Nothingness
I am the rest between two notes,
which are somehow always in discord
because Death's note wants to climb over-
but in the dark interval, reconciled,
they stay there trembling…
Rainer Maria Rilke
To become imperceptible oneself, to have dismantled love in order to become capable of loving. To have dismantled one's self in order finally to be alone and meet the true double at the other end of the line. A clandestine passenger on a motionless voyage. To become like everybody else; but this, precisely, is a becoming only for one who knows how to be nobody, to no longer be anybody. To paint oneself gray on gray.
Gilles Deleuze
I am fascinated by the concept of nothingness, and how this concept can be negotiated through art. When the picture plane is nearly empty, what little content remains takes on terrible significance. When I photograph, I am attracted to places where erosion has occurred, where something has been forcefully erased or covered over, making it hard to tell what was. I can further “erase” through the picture taking process, by what I leave in or out of the frame, by burning the image out with light, by obscuring it with darkness, by coming too close, or by getting too far away.

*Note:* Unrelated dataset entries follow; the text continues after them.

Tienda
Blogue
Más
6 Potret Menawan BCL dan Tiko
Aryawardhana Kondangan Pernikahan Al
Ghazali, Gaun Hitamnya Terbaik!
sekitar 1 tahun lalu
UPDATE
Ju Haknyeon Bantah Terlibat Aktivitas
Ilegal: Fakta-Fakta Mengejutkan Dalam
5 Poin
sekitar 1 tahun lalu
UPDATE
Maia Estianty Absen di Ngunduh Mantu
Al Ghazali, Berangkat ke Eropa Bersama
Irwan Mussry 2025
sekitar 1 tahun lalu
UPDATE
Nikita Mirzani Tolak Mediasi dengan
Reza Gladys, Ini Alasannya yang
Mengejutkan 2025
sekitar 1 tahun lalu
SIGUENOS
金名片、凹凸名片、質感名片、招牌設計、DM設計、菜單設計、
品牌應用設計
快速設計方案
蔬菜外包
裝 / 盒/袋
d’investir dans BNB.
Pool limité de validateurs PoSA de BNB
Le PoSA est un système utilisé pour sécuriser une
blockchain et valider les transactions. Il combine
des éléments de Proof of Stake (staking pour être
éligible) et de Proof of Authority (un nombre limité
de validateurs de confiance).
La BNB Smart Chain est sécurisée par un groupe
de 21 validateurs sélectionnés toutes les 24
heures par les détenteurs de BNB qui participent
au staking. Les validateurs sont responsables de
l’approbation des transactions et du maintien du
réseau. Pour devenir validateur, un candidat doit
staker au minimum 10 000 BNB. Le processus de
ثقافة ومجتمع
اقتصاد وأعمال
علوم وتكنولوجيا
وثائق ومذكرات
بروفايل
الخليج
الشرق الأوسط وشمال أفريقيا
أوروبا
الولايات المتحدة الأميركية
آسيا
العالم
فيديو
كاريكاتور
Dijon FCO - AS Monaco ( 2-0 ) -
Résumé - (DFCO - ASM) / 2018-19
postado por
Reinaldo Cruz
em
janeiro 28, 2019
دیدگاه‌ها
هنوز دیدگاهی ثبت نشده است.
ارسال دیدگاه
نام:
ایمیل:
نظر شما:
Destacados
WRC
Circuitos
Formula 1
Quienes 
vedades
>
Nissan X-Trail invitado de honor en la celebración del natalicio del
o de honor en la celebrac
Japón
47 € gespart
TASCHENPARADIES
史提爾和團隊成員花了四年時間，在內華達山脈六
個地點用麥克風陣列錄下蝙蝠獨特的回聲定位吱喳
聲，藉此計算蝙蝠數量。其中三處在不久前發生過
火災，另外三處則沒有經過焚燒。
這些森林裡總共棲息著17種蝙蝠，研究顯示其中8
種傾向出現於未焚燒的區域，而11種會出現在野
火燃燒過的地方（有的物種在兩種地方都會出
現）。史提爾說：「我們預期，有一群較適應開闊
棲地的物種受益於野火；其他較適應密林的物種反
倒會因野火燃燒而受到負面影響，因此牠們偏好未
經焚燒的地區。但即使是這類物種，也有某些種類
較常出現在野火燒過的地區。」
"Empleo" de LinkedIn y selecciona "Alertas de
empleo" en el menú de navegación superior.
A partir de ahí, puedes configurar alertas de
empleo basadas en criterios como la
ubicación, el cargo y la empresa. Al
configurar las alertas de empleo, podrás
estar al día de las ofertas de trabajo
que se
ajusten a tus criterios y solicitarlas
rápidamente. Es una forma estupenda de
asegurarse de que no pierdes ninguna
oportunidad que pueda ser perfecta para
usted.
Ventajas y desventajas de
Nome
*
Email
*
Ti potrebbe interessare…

Jacques Derrida touched on the implications of nothingness with his term différance, a nebulous conflation of difference and deference. He proposed that this quality makes presence possible, while at the same time making it differ from itself. Différance is the “becoming-space of time or the becoming-time of space.”[i] Gilles Deleuze also addressed nothing's relationship to becoming; at the moment an event occurs it is both non-existent and infinitely divisible, in the slot between the past and the present.[ii] Deleuze invokes “the circulation of the empty square in the structural series (the place of the dummy, the place of the king, the blind spot, the floating signifier, the value degree zero, the off stage or absent cause, etc.)”[iii]
Nothingness is elusive. Nothing requires something to exist. This paradox manifests in photographer Hiroshi Sugimoto's long exposures of movie theater screens, which are “empty by accumulation.” Sugimoto’s intent was that “the movie projected might burn out into an overexpose, gleaming white screen... you know, like a religious experience, like Mother Mary making an appearance.”[iv] Mark Rothko's color field paintings contain a similar emptiness and aura of accumulation, and interestingly, have been described as resembling a cinema screen or theatrical proscenium,
“when seen, or more accurately remembered (given the prevailing haziness) at the instant just before or after an event has taken place within them. This is because there is a vacancy and effacement rather than manifestation and form... That drift from assurance to bafflement holds us in thrall, wondering.”[v]
The silence and space within these images hold their resonance.
Uta Barth is another contemporary photographer who engages ideas of nothingness. Her Ground, ...and of time, and nowhere near series don't center on a traditional subject or event. Rather than using the camera as “a pointing device” to make a picture of something, Barth uses the camera to bring attention to the act of looking itself.[vi] Where the object of focus would normally be seen the frame is empty or blurred. The picture occurs at its own peripheries.[vii]
The idea of nothingness is haunting. There was nothing before we were born and will be nothing when we die. And, or, yet – unfathomably - everything will continue to exist in its immensity and we will be nothing. In the face of deep time and space we are already nothing. Nothingness has qualities of potential, mystery and the infinite. It is the ultimate unknown, being almost impossible to conceive. Nothing occurs before, after and outside of the known universe, outside of time and space; it also occurs between particles, between the infinite divisions we make to understand the substance of the world.
My relationship with space has been shaped by living in the West. Here the human experience of space is visceral. The long mountain ranges, wide valleys, the open vistas and big sky, create an impression of boundlessness. The cities reflect this, sprawling in all directions, eating up space with new subdivisions. Environmental groups fight to conserve wildlife habitat, water and open range, but it is difficult when the land looks unlimited. Its emptiness depends on what you are looking for. In the city, the night sky is empty. Light pollution blocks any view. Like Sugimoto's movie screens, the city sky is rendered blank by an accumulation of light. In the desert, the night sky is full. By virtue of a lack, something comes to be.
[i] Nicholas Royle. Jacques Derrida. London: Routledge. 2003 pp 71-74
[ii] Deleuze, Gilles. The Logic of Sense. Columbia University Press. New York: 1990 (1969). p. 8
[iii] Ibid., 71-73
[iv] Sugimoto. Madrid: Fundacion “la Caixa,” 1998. p. 16
[v] Anfam,David. Mark Rothko, The Works on Canvas. Yale University Press. London: 1998. p. 11
[vi] Lee, Pamela; Higgs, Matthew; and Gilbert-Rolfe, Jeremy. Uta Barth. Phaidon Press. New York: 2004. p. 11, 20
[vii] The theme of the peripheral warrants a thorough and separate investigation of its own, including a discussion of Derrida's “supplement,” the use of annotation by David Foster Wallace, and contemporary society's fascination with trivia and marginalia, as supported by the ease of Google.